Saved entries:

● ● ● ● ● ● ●

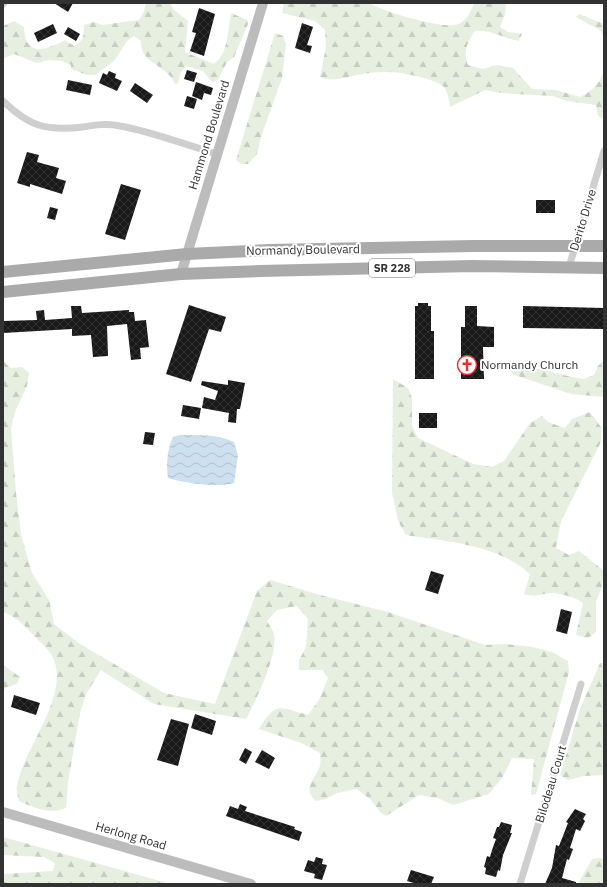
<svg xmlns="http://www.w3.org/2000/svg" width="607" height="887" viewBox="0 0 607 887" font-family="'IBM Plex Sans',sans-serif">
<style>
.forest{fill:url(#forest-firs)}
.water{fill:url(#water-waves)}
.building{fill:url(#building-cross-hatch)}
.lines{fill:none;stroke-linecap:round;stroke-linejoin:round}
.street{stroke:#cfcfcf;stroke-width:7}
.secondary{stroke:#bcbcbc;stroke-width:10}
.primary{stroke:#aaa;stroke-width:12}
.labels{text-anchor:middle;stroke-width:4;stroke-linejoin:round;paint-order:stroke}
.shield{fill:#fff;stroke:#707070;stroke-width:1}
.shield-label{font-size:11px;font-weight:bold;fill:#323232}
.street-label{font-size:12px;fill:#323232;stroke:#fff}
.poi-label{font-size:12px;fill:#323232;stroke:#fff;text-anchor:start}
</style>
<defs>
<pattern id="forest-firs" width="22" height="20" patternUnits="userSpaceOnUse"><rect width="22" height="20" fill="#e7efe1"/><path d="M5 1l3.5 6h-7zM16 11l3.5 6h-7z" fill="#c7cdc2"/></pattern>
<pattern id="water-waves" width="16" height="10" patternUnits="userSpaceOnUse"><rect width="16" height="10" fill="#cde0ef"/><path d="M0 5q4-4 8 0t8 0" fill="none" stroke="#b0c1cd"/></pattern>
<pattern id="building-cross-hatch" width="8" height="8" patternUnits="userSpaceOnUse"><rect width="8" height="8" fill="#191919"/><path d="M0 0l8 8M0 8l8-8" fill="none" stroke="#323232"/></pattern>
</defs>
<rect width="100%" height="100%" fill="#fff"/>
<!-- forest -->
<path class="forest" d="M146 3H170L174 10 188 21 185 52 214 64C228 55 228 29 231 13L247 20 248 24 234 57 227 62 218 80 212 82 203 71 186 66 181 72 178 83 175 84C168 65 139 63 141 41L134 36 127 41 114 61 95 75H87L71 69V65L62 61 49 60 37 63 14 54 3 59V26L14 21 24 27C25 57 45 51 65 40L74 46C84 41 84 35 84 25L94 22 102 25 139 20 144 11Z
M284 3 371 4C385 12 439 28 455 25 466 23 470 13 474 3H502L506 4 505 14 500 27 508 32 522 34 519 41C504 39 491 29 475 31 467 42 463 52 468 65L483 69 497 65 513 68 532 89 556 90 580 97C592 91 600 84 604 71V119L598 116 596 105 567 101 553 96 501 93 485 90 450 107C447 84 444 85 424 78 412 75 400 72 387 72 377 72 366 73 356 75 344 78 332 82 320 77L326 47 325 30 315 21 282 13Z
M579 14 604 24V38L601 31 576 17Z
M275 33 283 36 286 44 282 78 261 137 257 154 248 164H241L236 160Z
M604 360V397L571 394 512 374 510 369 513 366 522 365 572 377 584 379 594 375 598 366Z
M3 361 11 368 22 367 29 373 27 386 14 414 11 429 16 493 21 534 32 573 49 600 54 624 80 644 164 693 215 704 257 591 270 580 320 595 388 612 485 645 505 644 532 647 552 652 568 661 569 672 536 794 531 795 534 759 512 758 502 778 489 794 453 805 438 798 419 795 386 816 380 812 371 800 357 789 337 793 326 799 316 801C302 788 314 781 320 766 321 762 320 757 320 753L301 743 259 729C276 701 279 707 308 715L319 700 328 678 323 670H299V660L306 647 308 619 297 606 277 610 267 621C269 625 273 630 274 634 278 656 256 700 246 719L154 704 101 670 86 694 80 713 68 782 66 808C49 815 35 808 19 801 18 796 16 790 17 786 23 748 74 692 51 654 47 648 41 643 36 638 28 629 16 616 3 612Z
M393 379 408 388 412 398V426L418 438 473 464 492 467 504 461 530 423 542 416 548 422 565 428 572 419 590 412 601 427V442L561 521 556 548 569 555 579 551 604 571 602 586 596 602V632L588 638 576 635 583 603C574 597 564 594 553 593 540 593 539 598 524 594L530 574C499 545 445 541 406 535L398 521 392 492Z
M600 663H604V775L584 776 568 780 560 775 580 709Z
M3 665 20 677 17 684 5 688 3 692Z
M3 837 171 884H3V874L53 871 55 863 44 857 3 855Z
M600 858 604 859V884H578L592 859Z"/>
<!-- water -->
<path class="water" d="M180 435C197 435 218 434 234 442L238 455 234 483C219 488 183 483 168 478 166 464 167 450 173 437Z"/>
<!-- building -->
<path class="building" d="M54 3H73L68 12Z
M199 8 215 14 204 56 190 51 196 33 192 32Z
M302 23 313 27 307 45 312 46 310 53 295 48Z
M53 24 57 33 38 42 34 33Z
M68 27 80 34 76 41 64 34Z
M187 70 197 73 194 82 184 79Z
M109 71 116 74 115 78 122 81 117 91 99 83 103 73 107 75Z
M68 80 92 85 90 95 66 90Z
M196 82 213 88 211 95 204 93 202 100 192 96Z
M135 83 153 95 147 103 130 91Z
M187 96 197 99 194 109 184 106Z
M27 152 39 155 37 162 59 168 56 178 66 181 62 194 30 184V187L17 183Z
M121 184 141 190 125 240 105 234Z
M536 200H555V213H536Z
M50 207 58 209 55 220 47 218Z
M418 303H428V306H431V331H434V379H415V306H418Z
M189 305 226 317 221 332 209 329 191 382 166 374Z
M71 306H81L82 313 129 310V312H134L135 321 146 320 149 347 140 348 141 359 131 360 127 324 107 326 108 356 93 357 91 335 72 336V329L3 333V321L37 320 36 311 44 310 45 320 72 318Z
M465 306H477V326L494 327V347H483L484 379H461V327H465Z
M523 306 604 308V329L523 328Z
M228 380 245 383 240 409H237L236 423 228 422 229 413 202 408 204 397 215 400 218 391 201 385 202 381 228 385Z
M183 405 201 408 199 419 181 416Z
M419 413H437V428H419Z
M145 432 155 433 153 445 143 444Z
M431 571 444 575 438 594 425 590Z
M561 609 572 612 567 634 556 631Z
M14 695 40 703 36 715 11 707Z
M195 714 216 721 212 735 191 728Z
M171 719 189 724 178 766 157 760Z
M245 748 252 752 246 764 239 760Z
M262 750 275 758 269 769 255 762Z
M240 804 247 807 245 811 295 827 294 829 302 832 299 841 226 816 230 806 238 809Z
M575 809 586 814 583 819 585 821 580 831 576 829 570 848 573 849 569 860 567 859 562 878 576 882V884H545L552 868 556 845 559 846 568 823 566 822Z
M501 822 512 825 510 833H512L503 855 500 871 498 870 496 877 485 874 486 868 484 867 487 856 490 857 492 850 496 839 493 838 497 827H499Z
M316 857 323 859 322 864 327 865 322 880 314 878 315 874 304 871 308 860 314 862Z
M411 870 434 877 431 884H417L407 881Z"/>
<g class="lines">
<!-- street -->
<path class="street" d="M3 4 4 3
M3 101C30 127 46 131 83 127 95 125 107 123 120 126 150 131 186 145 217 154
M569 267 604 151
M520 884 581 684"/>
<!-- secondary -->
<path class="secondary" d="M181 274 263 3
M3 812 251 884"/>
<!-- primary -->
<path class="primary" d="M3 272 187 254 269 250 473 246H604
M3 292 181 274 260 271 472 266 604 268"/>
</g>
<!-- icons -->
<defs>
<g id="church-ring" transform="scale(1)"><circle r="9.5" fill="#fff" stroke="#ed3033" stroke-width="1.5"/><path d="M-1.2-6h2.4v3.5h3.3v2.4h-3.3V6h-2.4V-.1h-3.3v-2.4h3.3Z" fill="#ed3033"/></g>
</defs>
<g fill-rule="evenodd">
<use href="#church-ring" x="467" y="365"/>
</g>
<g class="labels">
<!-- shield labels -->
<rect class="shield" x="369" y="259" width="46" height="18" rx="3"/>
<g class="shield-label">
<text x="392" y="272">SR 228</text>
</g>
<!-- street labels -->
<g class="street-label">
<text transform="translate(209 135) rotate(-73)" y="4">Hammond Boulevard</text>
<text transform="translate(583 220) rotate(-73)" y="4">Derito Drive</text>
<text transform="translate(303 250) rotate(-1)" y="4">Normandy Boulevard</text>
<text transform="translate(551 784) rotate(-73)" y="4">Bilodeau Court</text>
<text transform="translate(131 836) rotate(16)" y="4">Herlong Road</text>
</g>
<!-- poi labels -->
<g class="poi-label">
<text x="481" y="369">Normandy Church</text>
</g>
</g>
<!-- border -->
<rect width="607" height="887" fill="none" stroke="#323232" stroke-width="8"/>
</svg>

● ● ● ● ● ● ●

Exercise instructions: When a line of the records above contains the string "lines", count it once; then give the total and nothing else.

Finished task: 2